- **Listed entries**:
○ ○ ○ ○ ○ ○ ○

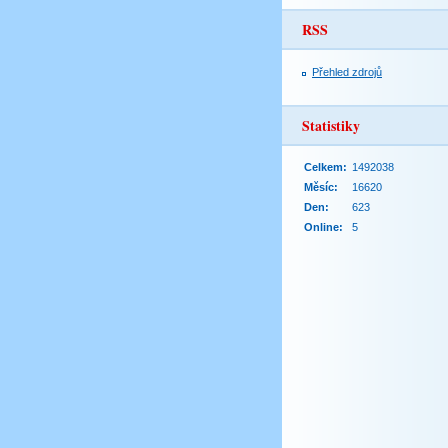
RSS
Přehled zdrojů
Statistiky
Celkem:
1492038
Měsíc:
16620
Den:
623
Online:
5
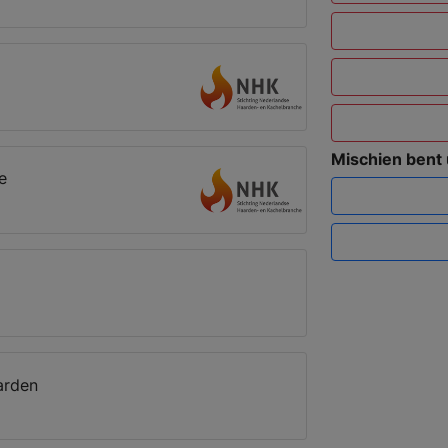
Mischien bent
e
arden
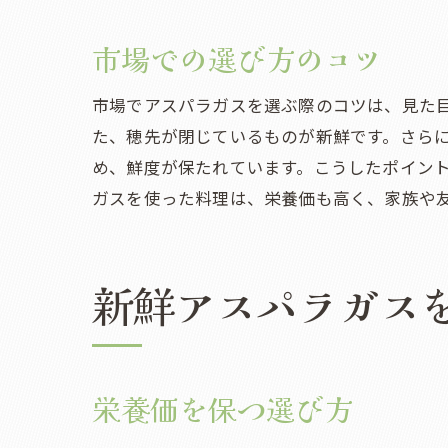
ア
市場での選び方のコツ
市場でアスパラガスを選ぶ際のコツは、見た
た、穂先が閉じているものが新鮮です。さら
め、鮮度が保たれています。こうしたポイン
ガスを使った料理は、栄養価も高く、家族や
新鮮アスパラガス
春
栄養価を保つ選び方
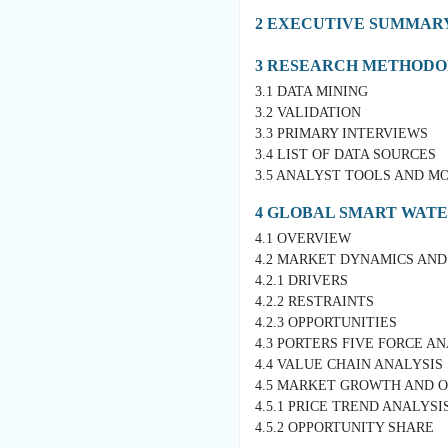
2 EXECUTIVE SUMMAR
3 RESEARCH METHOD
3.1 DATA MINING
3.2 VALIDATION
3.3 PRIMARY INTERVIEWS
3.4 LIST OF DATA SOURCES
3.5 ANALYST TOOLS AND M
4 GLOBAL SMART WA
4.1 OVERVIEW
4.2 MARKET DYNAMICS AND
4.2.1 DRIVERS
4.2.2 RESTRAINTS
4.2.3 OPPORTUNITIES
4.3 PORTERS FIVE FORCE A
4.4 VALUE CHAIN ANALYSIS
4.5 MARKET GROWTH AND 
4.5.1 PRICE TREND ANALYSI
4.5.2 OPPORTUNITY SHARE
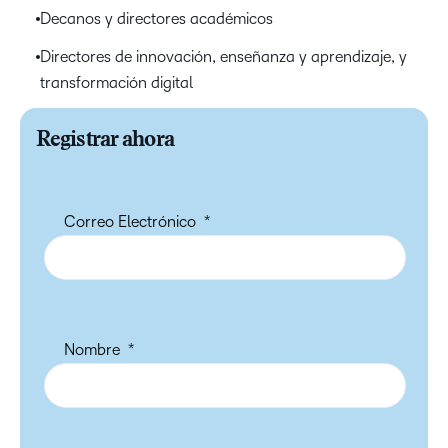
Decanos y directores académicos
Directores de innovación, enseñanza y aprendizaje, y
transformación digital
Registrar ahora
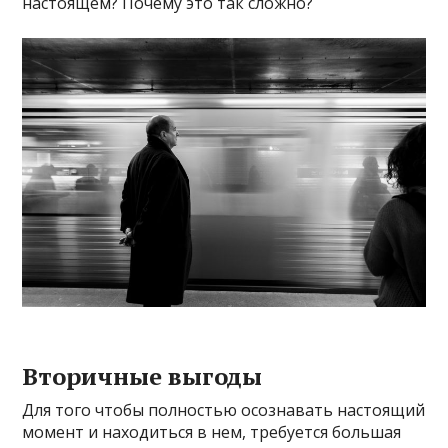
настоящем? Почему это так сложно?
Вторичные выгоды
Для того чтобы полностью осознавать настоящий
момент и находиться в нем, требуется большая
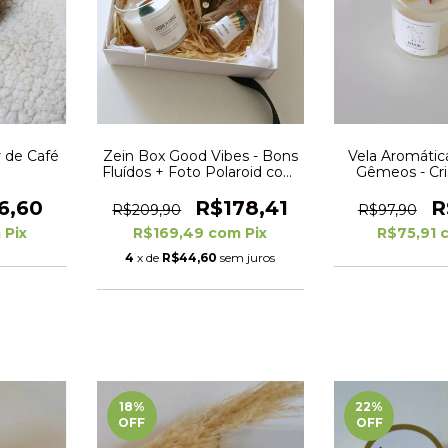
r de Café
Zein Box Good Vibes - Bons
Vela Aromátic
Fluídos + Foto Polaroid com
Gêmeos - Cris
Suporte
6,60
R$178,41
R
R$209,90
R$97,90
m
Pix
R$169,49
com
Pix
R$75,91
4
x de
R$44,60
sem juros
18
%
22
%
OFF
OFF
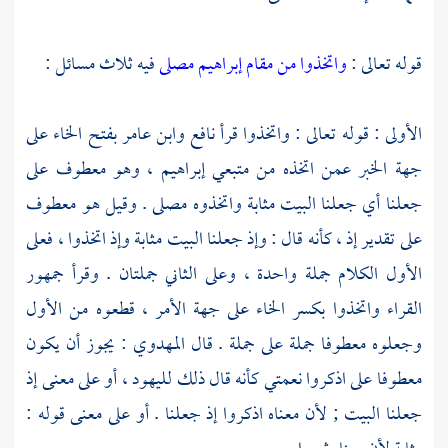
قوله تعالى :
واتخذوا من مقام إبراهيم مصلى
فيه ثلاث مسائل :
الأولى : قوله تعالى : واتخذوا قرأ
نافع
وابن عامر
بفتح الخاء على
جهة الخبر عمن اتخذه من متبعي
إبراهيم
، وهو معطوف على
جعلنا أي جعلنا البيت مثابة واتخذوه مصلى . وقيل هو معطوف
على تقدير إذ ، كأنه قال : وإذ جعلنا البيت مثابة وإذ اتخذوا ، فعلى
الأول الكلام جملة واحدة ، وعلى الثاني جملتان . وقرأ جمهور
القراء واتخذوا بكسر الخاء على جهة الأمر ، قطعوه من الأول
وجعلوه معطوفا جملة على جملة . قال
المهدوي
: يجوز أن يكون
معطوفا على اذكروا نعمتي كأنه قال ذلك
لليهود
، أو على معنى إذ
جعلنا البيت ; لأن معناه اذكروا إذ جعلنا . أو على معنى قوله :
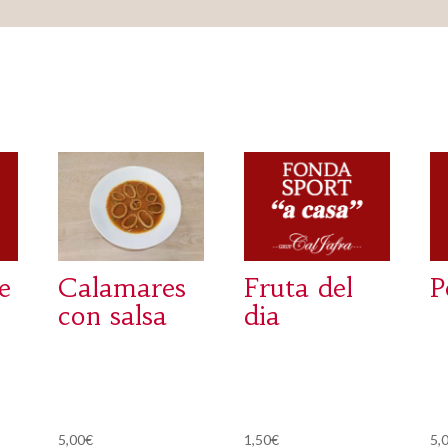
e
Calamares
Fruta del
P
con salsa
dia
5,00
€
1,50
€
5,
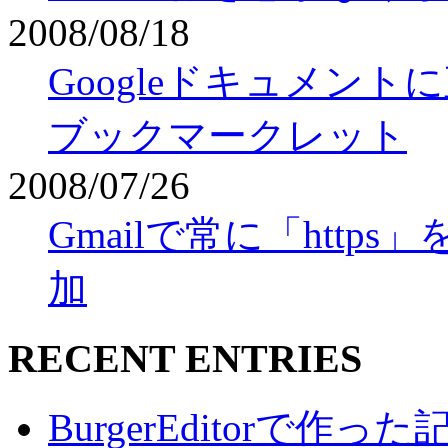
2008/08/18
Googleドキュメン
ブックマークレット
2008/07/26
Gmailで常に「htt
加
RECENT ENTRIES
BurgerEditorで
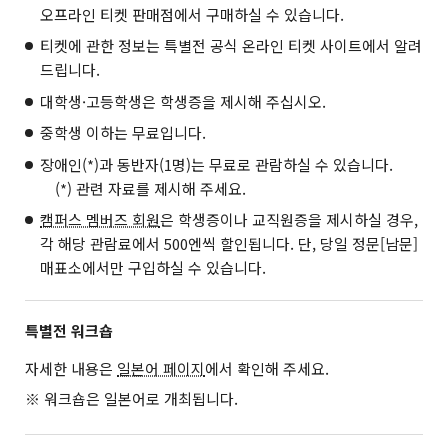
오프라인 티켓 판매점에서 구매하실 수 있습니다.
티켓에 관한 정보는
특별전 공식 온라인 티켓 사이트
에서 알려
드립니다.
대학생·고등학생은 학생증을 제시해 주십시오.
중학생 이하는 무료입니다.
장애인(*)과 동반자(1명)는 무료로 관람하실 수 있습니다.
(*) 관련 자료를 제시해 주세요.
캠퍼스 멤버즈 회원
은 학생증이나 교직원증을 제시하실 경우,
각 해당 관람료에서 500엔씩 할인됩니다. 단, 당일 정문[남문]
매표소에서만 구입하실 수 있습니다.
특별전 워크숍
자세한 내용은
일본어 페이지
에서 확인해 주세요.
※ 워크숍은 일본어로 개최됩니다.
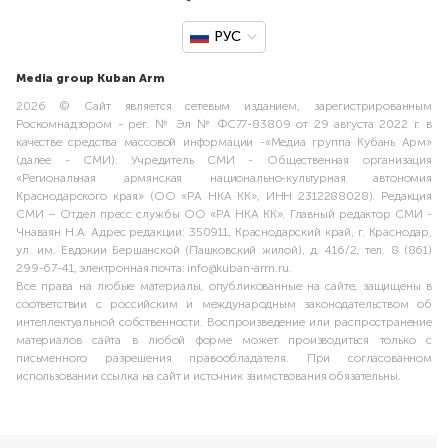
РУС
Media group Kuban Arm
2026 © Сайт является сетевым изданием, зарегистрированным
Роскомнадзором - рег. № Эл № ФС77-83809 от 29 августа 2022 г. в
качестве средства массовой информации -«Медиа группа Кубань Арм»
(далее - СМИ). Учредитель СМИ - Общественная организация
«Региональная армянская национально-культурная автономия
Краснодарского края» (ОО «РА НКА КК», ИНН 2312288028). Редакция
СМИ – Отдел пресс службы ОО «РА НКА КК». Главный редактор СМИ -
Чнаваян Н.А. Адрес редакции: 350911, Краснодарский край, г. Краснодар,
ул. им. Евдокии Бершанской (Пашковский жилой), д. 416/2, тел. 8 (861)
299-67-41, электронная почта: info@kuban-arm.ru.
Все права на любые материалы, опубликованные на сайте, защищены в
соответствии с российским и международным законодательством об
интеллектуальной собственности. Воспроизведение или распространение
материалов сайта в любой форме может производиться только с
письменного разрешения правообладателя. При согласованном
использовании ссылка на сайт и источник заимствования обязательны.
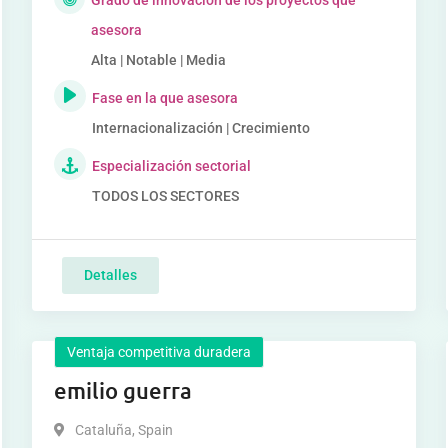
Grado de innovación de los proyectos que
asesora
Alta | Notable | Media
Fase en la que asesora
Internacionalización | Crecimiento
Especialización sectorial
TODOS LOS SECTORES
Detalles
Ventaja competitiva duradera
emilio guerra
Cataluña
,
Spain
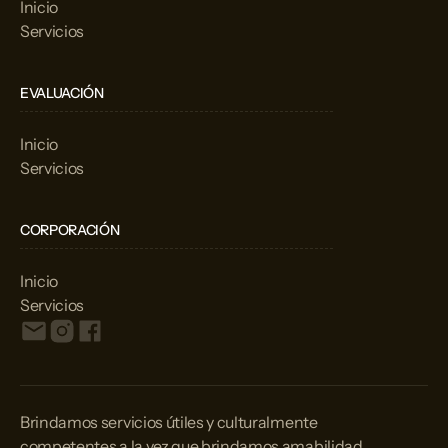
Inicio
Servicios
EVALUACIÓN
Inicio
Servicios
CORPORACIÓN
Inicio
Servicios
Brindamos servicios útiles y culturalmente
competentes a la vez que brindamos amabilidad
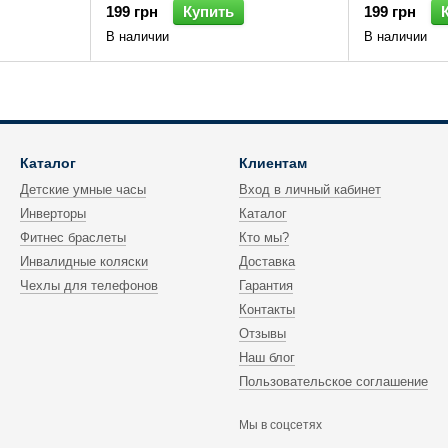
199 грн
Купить
199 грн
В наличии
В наличии
Каталог
Клиентам
Детские умные часы
Вход в личный кабинет
Инверторы
Каталог
Фитнес браслеты
Кто мы?
Инвалидные коляски
Доставка
Чехлы для телефонов
Гарантия
Контакты
Отзывы
Наш блог
Пользовательское соглашение
Мы в соцсетях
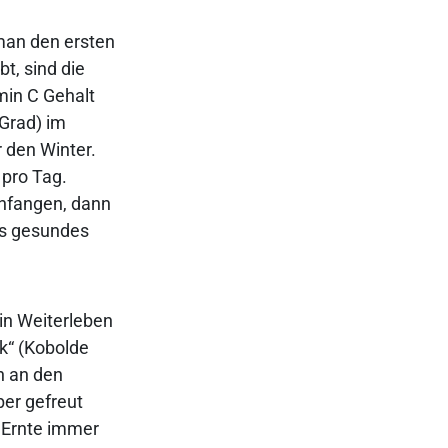
man den ersten
t, sind die
amin C Gehalt
 Grad) im
 den Winter.
 pro Tag.
nfangen, dann
ls gesundes
in Weiterleben
k“ (Kobolde
n an den
er gefreut
r Ernte immer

○ ○ ○ ○ ○ ○ ○

- **Exercise**: Each line of the entries above that contains "اذكروا" must be copied into the answer.

- **Output of the task**:
معطوفا على اذكروا نعمتي كأنه قال ذلك
جعلنا البيت ; لأن معناه اذكروا إذ جعلنا . أو على معنى قوله :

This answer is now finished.